TASKS AND EXERCISES:
A) According to the Yonaguni interview, how many centipedes were tied together in each bundle after drying?
B) Write a continuation of the Yonaguni interview, starting after its final question.

EXCERPT:
Wakaranko: There was a bird called sumihatu [a type of wagtail] that chirps with a high-pitched voice. There is a story that Fuganutu were caught because they secretly set a trap and caught one. Since they were going to kill and eat it, they were considered to have committed a double offense. So, Muranuuya summoned and scolded them severely until they ended up crying. We begged Muranuuya for forgiveness, and she eventually let them go. In a version you included in my book, they were scolded by an old man [3.3].

Ankei & Ankei: Please explain to us the 14 types of ‘insects’ [虫] listed in the Veritable Records of the Joseon Dynasty [2.2]: Turtles, snakes, toads, frogs, mosquitoes, bats, bees, butterflies, mantises, dragonflies, centipedes, earthworms, fireflies, and crabs.

Wakaranko: OK. Damami (land tortoise) was cooked in a pot and shared among us. We told them that frogs with thick legs tasted better, and they happily bowed in thanks and prepared a delicious, steamed frog dish to share with us.

Ankei & Ankei: Toads and frogs were distinguished using different Chinese characters [2.2]. Were there different species of them?

Wakaranko: I found that there were four species of frogs on Yonaguni Island. According to folklore, some came from the south, and others from Taiwan. In my time, only one species of frog was eaten. The species said to have come from the south was also roasted and eaten in the past. Nkadi (centipedes) were dried and tied in bundles of six for consumption. I would roast it over the hearth to cook. Ubabu (snakes) were also eaten. There was a type of snake that we weren’t allowed to eat: black, thin and short. We used to eat kadanku (mosquito larvae). We put them in soup for better than nothing. We also ate fly maggots by boiling them. Kubuya (bats) were not consumed because they’re divine beings. We don’t eat either the big ones or the small ones. We ate the beehives filled with honey, but Fuganutu said they didn’t like them. Habiru (butterflies) were not food. They are messengers of the deities. Isatumai (praying mantis) is edible, but it isn’t tasty. There’s a story about when Fuganutu was here, when the rice harvest was so good, Muranuuya said, “We have to borrow the sickles of the Isatumai.” Fuganutu come upon us roasting agidan (dragonflies) over an open fire. We offered them, but they just stared at the dragonflies and didn’t eat any. Dimimi (earthworms, meaning ground’s ears) are messengers of niraganaci [ground deities], but they have been consumed. Fuganutu invented to dry them using them little by little to make broth. Fireflies don’t appear in the stories about Fuganutu. I’ve never heard of anyone eating them. Crabs are for food.

Ankei & Ankei: Thank you. The following didn’t appear in the Veritable Records of the Joseon Dynasty, but what about snails, lizards, and the ‘stink bugs’ mentioned on another island? Coconut crabs aren’t mentioned either.

DATA FOR REVIEW:
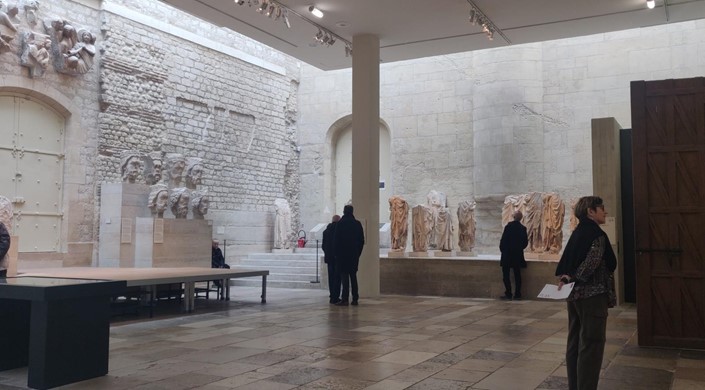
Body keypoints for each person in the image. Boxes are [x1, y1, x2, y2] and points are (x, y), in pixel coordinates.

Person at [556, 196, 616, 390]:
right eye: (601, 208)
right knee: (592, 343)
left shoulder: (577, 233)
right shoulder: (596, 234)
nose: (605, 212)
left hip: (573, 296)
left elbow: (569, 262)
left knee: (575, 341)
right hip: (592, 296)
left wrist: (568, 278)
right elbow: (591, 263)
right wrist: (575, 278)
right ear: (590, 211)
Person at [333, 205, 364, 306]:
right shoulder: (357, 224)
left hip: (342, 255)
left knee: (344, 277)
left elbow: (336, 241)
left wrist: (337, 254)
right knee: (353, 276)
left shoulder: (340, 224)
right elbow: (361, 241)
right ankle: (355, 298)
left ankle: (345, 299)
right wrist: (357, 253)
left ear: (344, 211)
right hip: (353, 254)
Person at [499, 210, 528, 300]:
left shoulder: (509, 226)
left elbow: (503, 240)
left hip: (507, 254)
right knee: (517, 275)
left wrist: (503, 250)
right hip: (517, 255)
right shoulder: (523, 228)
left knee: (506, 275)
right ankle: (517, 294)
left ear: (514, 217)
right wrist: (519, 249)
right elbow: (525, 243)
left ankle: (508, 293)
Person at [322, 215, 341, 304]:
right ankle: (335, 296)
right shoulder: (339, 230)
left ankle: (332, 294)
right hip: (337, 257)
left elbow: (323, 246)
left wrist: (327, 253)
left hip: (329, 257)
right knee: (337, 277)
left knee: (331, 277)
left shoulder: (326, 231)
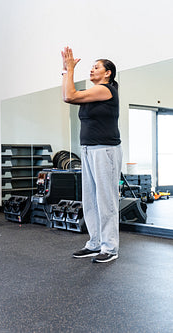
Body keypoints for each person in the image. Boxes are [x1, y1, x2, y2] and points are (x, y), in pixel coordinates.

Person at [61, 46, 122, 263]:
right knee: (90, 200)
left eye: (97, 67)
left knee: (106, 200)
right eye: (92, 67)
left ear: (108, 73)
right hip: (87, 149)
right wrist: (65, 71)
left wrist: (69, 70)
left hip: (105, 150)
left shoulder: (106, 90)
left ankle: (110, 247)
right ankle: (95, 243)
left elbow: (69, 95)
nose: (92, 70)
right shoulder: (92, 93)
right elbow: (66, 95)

PER-TASK ANSWERS:
A) Six.

B)
Wakaranko: In Fuganutu’s time, there were plenty of snails, so we used to eat them boiled or grilled. Muranuuya set a limit on how many could be collected at one time and made everyone follow it. According to that rule, snails were limited to a heaping handful. One time, it was discovered that Fuganutu had collected a huge number of snails. When Muranuuya investigated them, she learned that they were drying them and using them little by little to make broth [as was the case with earthworms]. Muranuuya decided this method was acceptable and did not punish them. From then on, we began to imitate Fuganutu’s method of drying the snails and using them little by little. Muranuuya did not allow us to feed coconut crabs to Fuganutu. The reason wasn’t mentioned in the story, but they may become poisonous when they eat plants like cycads and bin’gui [Alocasia odora] in winter. There were plenty of lizards on Yonaguni. In the era before Fuganutu, we had refrained from eating them daily. We reserved them for drought. Stink bugs didn’t appear in Fuganutu tradition, but in my time, we used to skewer them and roast them over a fire to eat.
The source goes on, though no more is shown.